Les Académies des Sciences et de Médecine avaient fait deux propositions :
- réintroduire dans le texte, conformément à l'usage international, la prise en compte des avantages à côté de celle des risques et évaluer le rapport coût/bénéfice de toute action.
- préciser dans une loi, comme cela a été fait pour les autres articles de la Charte, les modalités de mise en œuvre du PP. Après maintes discussions, ces amendements n'ont pas été retenus.

 

Le principe de précaution pénalise l'économie

L'expérience du PP depuis son vote confirme trois inconvénients :

  • Le PP n'a pas rassuré la population, et il a renforcé les réticences devant la science et les innovations technologiques. L'ampleur des précautions a semblé conforter la grandeur des risques. La science a, depuis deux siècles, accru immensément le niveau et la durée de vie. Croire qu'on peut avoir uniquement les avantages en supprimant les risques encourage l'utopie. Il n'y a pas de progrès sans inconvénient L'avenir de la France et de l'Europe repose sur la capacité d'innovation technologique. L'Asie compte deux milliards de personnes aussi bien formées qu'en Europe, qui travaillent pour des salaires dix fois inférieurs. Nous ne pourrons maintenir notre position internationale que grâce à notre inventivité, notre dynamisme, et notre créativité technologique; - c'est le cas du Japon.

## [EXERCICES À RÉALISER]
a) Traduisez en anglais cette phrase de l'extrait : « La science a, depuis deux siècles, accru immensément le niveau et la durée de vie. »
b) Pour chacune des affirmations suivantes, indiquez par oui ou par non si elle concorde avec l'extrait, en citant les mots qui tranchent.
(i) Les amendements proposés par les Académies ont été adoptés.
(ii) Le PP a rassuré la population.
(iii) L'Asie compte deux milliards de personnes aussi bien formées qu'en Europe.
c) Répondez aux questions suivantes d'après l'extrait.
(i) Combien de propositions les Académies des Sciences et de Médecine avaient-elles faites ?
(ii) Combien d'inconvénients l'expérience du PP confirme-t-elle ?
(iii) Quel pays est donné en exemple à la fin ?
Les enregistrements n'ont aucun rapport avec l'extrait.

## [DONNÉES FOURNIES]
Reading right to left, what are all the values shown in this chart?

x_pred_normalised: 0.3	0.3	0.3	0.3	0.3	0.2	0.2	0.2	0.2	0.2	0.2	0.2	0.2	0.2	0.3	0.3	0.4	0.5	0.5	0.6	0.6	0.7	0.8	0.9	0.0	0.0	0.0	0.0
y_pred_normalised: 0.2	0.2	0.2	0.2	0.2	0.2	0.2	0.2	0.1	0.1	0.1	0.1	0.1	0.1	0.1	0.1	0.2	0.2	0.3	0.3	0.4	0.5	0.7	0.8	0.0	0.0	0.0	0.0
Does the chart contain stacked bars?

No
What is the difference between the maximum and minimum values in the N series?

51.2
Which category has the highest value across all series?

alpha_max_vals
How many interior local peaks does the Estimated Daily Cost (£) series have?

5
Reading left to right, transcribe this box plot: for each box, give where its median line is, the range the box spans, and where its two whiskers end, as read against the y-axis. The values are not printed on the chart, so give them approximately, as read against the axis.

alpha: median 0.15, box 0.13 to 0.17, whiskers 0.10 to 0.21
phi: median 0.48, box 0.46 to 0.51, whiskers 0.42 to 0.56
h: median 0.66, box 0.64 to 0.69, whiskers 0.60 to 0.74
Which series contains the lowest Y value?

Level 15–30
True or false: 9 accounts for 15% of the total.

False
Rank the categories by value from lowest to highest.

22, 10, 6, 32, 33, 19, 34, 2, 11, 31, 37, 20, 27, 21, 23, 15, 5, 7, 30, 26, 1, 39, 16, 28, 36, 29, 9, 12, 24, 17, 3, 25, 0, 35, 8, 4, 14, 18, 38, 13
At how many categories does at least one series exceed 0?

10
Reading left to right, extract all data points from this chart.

## [CORRIGÉS]
a) For two centuries, science has immensely raised both the standard of living and life expectancy.

b)
(i) Non : « ces amendements n'ont pas été retenus ».
(ii) Non : « Le PP n'a pas rassuré la population ».
(iii) Oui : « L'Asie compte deux milliards de personnes aussi bien formées qu'en Europe ».

c)
(i) Deux.
(ii) Trois.
(iii) Le Japon.